Work instruction A:
Take the records from their start through the line that contains "0.298812, 0.027596, 0.790878]]", put "setting" in place of "scene", and write those lines out again with nothing else changed.

Conversation over a half an hour cab drive


“I’ve had three careers over the past four decades”, said the aging man behind the wheels of a cab that I took one fine evening in Philadelphia.

It must have been the way he used the term “career” that made me lift up my head from the book I was reading. When it comes to having long conversations with the person next to me while traveling in a bus, train or even a cab, I can safely call myself more inclined towards being an introvert. This was not because I had a chronic aversion towards making conversations. In fact I do like engaging in interesting talks at any other place, but on road. You might find it rather amusing, but it has just been like that for a really long time now. I considered being on the road as my own personal space – a Time to be away from everything that was around me. I would rather read a good book, than look up to see who was sitting beside me. If by any chance somebody actually started talking, having been misguided by the quick smile that I usually managed to give when they came over to sit beside me, I would quickly try cutting it off, with the shortest possible answers.

But that does not mean that I’ve never ventured into conversations with my fellow travelers. If there was something that sparkled my interest, I always made it a point to latch on to it, like this time.

“So what exactly would you term as a career”, I asked, genuinely curious about what he meant by that and hoping to gain some wisdom from an old man.

“Any work that you do, which spans more than a decade can be called as a career, in my view. One, two or even five years would just make your work, a job”, he said, perhaps a little surprised by the way I asked that question. “I worked in the restaurant business and then in an advertising agency and finally moved on to become a cab driver.”

Dataset records:
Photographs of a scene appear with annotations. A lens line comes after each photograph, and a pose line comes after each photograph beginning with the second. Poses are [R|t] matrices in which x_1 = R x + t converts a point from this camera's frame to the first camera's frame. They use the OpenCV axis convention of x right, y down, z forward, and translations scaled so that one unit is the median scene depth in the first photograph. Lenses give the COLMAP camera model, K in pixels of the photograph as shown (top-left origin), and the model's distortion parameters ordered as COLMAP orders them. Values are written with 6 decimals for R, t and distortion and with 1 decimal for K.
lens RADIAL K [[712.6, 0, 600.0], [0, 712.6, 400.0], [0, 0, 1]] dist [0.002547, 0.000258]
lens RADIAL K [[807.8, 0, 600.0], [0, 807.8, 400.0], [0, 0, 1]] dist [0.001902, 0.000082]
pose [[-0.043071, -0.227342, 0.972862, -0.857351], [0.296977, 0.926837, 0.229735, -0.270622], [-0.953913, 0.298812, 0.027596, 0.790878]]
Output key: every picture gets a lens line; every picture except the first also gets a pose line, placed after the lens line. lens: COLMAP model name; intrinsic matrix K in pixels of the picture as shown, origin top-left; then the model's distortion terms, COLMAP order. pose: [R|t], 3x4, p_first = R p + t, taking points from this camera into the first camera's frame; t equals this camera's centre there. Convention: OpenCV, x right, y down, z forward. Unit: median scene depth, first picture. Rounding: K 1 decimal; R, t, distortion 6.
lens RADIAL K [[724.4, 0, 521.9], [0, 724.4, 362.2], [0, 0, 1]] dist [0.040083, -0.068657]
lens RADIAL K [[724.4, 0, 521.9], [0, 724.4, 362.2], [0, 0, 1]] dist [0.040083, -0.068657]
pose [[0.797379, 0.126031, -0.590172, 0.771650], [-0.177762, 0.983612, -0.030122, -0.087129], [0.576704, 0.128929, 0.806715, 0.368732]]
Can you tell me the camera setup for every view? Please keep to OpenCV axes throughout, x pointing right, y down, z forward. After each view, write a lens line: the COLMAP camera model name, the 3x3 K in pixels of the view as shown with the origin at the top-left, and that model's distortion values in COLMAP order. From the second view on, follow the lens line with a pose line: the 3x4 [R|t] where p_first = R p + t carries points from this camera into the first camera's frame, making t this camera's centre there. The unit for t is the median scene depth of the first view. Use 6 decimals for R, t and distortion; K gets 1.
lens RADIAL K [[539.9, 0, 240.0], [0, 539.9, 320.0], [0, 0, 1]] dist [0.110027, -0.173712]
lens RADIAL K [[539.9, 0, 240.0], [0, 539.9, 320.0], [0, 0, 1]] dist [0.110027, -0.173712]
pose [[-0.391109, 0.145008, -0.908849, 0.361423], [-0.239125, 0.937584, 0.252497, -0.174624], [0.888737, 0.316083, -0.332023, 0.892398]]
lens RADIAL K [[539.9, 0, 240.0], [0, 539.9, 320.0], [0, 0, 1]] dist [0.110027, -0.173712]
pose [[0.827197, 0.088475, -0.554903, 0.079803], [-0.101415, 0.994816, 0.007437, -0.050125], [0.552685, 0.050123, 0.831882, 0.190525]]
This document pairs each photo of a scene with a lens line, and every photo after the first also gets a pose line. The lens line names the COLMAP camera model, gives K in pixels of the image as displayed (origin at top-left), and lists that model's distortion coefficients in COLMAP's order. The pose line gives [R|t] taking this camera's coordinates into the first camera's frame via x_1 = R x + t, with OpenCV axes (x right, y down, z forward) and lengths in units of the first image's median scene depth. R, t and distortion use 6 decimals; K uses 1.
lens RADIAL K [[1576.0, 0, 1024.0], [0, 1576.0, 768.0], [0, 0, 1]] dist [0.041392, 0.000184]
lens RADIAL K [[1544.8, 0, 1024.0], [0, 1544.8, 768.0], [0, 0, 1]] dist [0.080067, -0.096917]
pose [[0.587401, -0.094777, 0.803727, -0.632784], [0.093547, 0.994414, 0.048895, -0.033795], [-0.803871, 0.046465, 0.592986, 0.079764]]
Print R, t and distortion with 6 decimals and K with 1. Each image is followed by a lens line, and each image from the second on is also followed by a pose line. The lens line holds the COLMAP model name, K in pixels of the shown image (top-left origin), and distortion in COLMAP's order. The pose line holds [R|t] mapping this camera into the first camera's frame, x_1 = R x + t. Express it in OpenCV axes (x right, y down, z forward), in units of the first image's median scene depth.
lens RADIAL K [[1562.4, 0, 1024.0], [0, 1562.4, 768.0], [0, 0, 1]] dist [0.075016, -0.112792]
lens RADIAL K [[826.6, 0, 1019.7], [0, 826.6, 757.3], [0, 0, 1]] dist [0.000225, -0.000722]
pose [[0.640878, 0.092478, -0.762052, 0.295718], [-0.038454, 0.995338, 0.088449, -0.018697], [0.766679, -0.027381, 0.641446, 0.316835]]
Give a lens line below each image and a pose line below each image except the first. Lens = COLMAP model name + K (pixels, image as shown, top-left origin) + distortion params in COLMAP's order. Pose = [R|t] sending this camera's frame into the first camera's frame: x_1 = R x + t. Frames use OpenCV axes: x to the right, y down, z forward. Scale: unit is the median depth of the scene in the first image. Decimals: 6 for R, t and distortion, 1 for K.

Work instruction B:
In the piece about the cab-ride conversation, what three lines of work did the driver say he had?

Exercise solution A:
Photographs of a setting appear with annotations. A lens line comes after each photograph, and a pose line comes after each photograph beginning with the second. Poses are [R|t] matrices in which x_1 = R x + t converts a point from this camera's frame to the first camera's frame. They use the OpenCV axis convention of x right, y down, z forward, and translations scaled so that one unit is the median setting depth in the first photograph. Lenses give the COLMAP camera model, K in pixels of the photograph as shown (top-left origin), and the model's distortion parameters ordered as COLMAP orders them. Values are written with 6 decimals for R, t and distortion and with 1 decimal for K.
lens RADIAL K [[712.6, 0, 600.0], [0, 712.6, 400.0], [0, 0, 1]] dist [0.002547, 0.000258]
lens RADIAL K [[807.8, 0, 600.0], [0, 807.8, 400.0], [0, 0, 1]] dist [0.001902, 0.000082]
pose [[-0.043071, -0.227342, 0.972862, -0.857351], [0.296977, 0.926837, 0.229735, -0.270622], [-0.953913, 0.298812, 0.027596, 0.790878]]

Exercise solution B:
He worked in the restaurant business, then at an advertising agency, and then became a cab driver.